Last year, Danske’s chief executive fell on his sword when it was discovered that the bank’s Estonian branch had been used to launder over €200 billion (£180 billion) over a nine-year period – potentially the biggest such scandal in history. Banks are fighting fire with fire.

Meanwhile, Lloyds Banking Group partnered with anti-fraud specialist Pindrop to identify fraudulent phone calls, India’s ICICI Bank deployed AI for sentiment mapping in customer contacts, and DBS, Barclays, Wells Fargo, Santander, Caixabank, and Swedbank all implemented AI in customer service support.

Some of these may be low-level implementations, such as chatbots, but that indicates that AI may begin to sweep aside low-skill, high-churn roles, such as call centre operators, too. In the UK, up to four percent of the entire workforce is estimated to work in some 6,200 call centres – often in areas where manufacturing and other traditional industries have declined.

With Brexit looming and a broad range of industries, including banking and manufacturing, considering their options and inward investments, this could pose a genuine threat to long-term UK employment.

Also in 2018, the Bank of England began testing technology from MindBridge to spot abnormalities in financial transactions, while Bank of America, ANZ Bank, and JPMorgan, among others, deployed AI in contract analysis and loan approvals.

But such moves are not without their risks.

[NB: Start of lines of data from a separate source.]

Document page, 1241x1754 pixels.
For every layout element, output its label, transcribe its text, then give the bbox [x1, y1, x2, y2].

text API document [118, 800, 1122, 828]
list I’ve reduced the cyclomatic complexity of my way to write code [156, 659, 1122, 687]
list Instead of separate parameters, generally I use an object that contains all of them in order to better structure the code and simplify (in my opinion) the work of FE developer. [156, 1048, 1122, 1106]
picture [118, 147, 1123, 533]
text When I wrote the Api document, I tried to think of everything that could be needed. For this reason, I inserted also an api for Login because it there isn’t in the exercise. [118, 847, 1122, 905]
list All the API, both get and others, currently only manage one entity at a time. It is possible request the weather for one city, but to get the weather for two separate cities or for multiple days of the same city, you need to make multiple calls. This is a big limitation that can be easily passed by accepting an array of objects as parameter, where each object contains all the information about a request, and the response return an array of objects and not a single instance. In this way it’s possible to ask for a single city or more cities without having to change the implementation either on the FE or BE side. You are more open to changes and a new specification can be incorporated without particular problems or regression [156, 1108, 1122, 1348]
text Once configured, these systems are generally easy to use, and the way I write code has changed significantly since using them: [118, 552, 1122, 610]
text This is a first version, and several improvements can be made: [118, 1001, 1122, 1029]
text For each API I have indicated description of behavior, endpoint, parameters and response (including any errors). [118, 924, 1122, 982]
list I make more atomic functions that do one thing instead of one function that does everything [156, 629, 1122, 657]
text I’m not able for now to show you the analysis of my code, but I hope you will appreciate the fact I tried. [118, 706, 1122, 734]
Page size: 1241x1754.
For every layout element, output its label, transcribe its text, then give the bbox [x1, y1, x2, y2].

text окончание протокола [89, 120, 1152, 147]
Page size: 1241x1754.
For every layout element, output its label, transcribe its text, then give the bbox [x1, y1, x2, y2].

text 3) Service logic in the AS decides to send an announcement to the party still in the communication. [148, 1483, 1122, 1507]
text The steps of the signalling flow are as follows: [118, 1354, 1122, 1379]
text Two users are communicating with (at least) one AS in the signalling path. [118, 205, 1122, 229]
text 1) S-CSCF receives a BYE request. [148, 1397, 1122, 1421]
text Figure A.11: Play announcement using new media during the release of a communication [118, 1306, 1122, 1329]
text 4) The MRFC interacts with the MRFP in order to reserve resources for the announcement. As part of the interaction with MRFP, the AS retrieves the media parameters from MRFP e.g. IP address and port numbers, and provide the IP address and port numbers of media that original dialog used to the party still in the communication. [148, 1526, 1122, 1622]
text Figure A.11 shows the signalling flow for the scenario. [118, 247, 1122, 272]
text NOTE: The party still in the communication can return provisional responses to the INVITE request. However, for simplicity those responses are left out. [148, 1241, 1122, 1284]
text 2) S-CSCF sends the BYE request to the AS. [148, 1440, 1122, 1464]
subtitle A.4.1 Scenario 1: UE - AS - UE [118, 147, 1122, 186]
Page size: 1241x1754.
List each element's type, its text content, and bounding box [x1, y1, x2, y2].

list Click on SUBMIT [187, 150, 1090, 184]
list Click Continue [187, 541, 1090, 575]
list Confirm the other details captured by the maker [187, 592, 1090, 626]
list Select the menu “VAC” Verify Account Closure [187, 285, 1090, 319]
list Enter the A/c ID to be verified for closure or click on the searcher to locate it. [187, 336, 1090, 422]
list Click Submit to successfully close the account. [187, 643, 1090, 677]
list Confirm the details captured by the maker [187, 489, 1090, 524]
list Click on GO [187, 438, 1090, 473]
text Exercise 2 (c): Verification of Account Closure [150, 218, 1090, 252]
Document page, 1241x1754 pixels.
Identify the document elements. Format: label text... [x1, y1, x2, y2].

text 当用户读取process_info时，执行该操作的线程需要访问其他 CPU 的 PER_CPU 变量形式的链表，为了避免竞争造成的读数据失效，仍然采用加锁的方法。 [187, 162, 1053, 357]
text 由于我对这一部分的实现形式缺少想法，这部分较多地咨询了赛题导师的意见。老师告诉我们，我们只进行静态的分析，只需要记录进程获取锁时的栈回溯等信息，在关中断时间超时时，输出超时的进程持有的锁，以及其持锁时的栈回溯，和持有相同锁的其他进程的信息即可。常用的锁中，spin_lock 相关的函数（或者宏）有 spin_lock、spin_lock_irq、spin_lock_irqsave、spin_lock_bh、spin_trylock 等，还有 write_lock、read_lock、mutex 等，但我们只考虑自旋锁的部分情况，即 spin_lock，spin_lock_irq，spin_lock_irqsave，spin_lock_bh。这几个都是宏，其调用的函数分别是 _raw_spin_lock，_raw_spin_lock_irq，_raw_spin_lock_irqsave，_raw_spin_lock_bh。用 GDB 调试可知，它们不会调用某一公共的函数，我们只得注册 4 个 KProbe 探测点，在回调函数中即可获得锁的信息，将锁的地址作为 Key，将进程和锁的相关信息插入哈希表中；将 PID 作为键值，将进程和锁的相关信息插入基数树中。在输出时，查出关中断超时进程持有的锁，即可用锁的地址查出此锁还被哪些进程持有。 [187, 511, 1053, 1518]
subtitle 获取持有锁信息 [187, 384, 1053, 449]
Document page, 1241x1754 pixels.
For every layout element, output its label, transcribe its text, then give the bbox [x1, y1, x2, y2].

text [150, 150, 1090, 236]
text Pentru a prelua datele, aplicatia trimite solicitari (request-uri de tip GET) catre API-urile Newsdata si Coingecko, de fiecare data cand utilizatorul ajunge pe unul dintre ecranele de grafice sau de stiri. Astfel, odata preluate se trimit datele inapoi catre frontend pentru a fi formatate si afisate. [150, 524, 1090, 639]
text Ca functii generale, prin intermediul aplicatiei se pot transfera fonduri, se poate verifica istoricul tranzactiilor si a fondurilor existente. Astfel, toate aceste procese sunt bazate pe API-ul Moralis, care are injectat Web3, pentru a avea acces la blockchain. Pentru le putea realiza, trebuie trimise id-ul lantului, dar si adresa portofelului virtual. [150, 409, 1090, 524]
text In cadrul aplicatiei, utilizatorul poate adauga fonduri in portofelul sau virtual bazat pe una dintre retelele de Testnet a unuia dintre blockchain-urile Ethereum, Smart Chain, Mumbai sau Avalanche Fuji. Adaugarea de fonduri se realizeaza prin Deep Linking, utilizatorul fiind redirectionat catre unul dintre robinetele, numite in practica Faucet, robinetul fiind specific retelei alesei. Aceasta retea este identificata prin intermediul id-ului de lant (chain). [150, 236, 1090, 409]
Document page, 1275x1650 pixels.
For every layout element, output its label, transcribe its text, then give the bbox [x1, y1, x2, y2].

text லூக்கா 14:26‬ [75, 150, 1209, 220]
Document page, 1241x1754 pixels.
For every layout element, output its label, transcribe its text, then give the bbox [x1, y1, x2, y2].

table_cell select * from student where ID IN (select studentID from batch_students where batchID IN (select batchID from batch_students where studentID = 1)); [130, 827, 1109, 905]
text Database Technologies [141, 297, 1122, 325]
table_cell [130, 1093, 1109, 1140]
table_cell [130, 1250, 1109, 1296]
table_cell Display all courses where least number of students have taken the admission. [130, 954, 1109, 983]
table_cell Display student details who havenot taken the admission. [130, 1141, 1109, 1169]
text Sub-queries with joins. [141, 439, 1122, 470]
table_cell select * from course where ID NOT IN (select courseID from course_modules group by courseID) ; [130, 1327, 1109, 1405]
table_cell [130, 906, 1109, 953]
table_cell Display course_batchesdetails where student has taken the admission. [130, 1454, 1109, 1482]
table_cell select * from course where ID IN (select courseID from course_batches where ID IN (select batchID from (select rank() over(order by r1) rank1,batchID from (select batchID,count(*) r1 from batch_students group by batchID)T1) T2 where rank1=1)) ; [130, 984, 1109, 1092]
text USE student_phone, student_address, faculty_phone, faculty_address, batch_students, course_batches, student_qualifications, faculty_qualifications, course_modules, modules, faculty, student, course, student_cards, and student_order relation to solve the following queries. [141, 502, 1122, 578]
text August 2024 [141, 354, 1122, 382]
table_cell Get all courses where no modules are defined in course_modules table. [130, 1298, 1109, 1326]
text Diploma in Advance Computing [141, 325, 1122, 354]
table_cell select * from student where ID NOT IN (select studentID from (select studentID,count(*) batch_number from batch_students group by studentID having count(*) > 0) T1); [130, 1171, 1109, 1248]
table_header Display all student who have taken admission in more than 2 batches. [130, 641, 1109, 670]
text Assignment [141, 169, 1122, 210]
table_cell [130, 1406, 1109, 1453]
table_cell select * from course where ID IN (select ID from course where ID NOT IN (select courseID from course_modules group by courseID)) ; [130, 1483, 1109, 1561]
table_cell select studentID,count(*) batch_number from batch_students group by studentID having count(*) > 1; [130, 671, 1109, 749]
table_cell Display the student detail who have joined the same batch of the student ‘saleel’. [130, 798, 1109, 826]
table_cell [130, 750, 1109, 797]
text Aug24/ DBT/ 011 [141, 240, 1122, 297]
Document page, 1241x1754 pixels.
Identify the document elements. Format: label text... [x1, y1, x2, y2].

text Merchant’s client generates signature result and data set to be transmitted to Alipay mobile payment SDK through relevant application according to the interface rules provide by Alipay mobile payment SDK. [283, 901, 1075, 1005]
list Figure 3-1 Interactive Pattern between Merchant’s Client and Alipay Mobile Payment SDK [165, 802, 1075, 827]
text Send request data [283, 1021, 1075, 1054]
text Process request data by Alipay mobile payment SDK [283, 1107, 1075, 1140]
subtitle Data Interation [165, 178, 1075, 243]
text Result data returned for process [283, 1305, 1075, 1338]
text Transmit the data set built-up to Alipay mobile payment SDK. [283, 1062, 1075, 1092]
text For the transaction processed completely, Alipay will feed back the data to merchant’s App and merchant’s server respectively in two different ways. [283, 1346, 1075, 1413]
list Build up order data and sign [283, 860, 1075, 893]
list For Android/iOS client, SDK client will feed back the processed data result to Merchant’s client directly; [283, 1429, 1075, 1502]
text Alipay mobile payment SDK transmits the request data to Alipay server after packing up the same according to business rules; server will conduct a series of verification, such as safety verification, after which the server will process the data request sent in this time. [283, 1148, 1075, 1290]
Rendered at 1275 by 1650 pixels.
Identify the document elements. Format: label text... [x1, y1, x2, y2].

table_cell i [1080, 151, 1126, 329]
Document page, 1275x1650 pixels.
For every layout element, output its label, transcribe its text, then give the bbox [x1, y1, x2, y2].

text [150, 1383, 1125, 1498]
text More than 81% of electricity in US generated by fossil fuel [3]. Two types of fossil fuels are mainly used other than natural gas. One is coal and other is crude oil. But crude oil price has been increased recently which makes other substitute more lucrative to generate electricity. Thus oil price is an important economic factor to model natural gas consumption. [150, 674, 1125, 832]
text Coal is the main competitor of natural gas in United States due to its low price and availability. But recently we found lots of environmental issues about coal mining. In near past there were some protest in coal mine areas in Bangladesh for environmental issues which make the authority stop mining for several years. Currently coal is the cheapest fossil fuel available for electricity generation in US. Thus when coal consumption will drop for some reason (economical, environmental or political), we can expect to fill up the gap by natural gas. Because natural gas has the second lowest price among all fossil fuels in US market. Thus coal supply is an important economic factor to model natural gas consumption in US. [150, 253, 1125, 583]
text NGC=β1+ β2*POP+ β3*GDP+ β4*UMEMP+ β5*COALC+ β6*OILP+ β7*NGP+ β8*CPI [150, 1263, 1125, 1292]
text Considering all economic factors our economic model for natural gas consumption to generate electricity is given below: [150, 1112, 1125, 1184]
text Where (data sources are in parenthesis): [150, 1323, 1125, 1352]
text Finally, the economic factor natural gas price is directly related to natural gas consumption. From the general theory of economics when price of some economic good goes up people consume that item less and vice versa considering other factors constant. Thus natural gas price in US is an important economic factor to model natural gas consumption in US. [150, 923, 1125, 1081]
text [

Should AI, machine learning, and deep learning be used to deny some people finance or insurance services, for example, banks will have to prove to regulators that they are not discriminating against legitimate customers and that suspicious patterns of behaviour constitute hard evidence of crimes.

The risk of institutional bias in training data is real, and banks will be watched to ensure that they are not using AI to give discrimination a veneer of data-evidenced acceptability.

Other disruptive technologies are on the rise in banking and financial services. For example, 75 banks joined the Interbank Information Network last year, an experimental blockchain project to explore whether distributed ledger systems can speed up payments that have been held up by compliance checks or missing data. Also in 2018, IBM launched a blockchain-based clearing network for banks.

According to CB Insights, hedge funds and FinTech companies are even partnering with AI startups that analyse satellite images using deep learning in order to track oil, crop, and water inventories, programmes that may also benefit from distributed ledgers as a system of record.

Smart supply chains and payments may soon be part of the same, end-to-end, integrated system, which is already being used for carbon offset trading, for example. But it must be said that if it can be used to detect fraud, then AI could also be used to hide and automate frauds that may become too complex for humans to trace.

Despite all this investment activity in AI, however, banks and financial institutions themselves are losing ground in deep learning research, claims CB Insights – with no sector-specific patents in their name.

The risk of falling behind the technology curve in this sector can be given a name: Amazon, which is increasingly moving into financial services and payments. For example, Amazon India recently unveiled its Seller Lending Network, which uses machine learning to facilitate loans.

In China, Alibaba, Tencent, Baidu, and Ant Financial are all on the rise, mirroring the ascent of Amazon, Google, Apple, and others in the West, in offering AI and payment services. Few would bet against Facebook in this market either.

Inevitably, this means that the war for talent between the old financial guard and so-called ‘bigtech’ is increasing. In 2018, Goldman Sachs poached Amazon Web Services’ Charles Elkan as MD of machine learning and AI strategies, while JP Morgan employed Carnegie-Mellon University machine learning professor Manuela Veloso as head of AI research.

But one thing should be clear: with Industry 4.0 technologies kicking out the first rungs from the career ladder for many would-be professionals, a gulf is beginning to open up between newly qualified professionals or young trainees and their opportunities to progress.

In many cases, they would be better off learning to code and analyse data than learning to deal with customers and money – a real challenge for this customer-service industry, and others like it, such as legal services.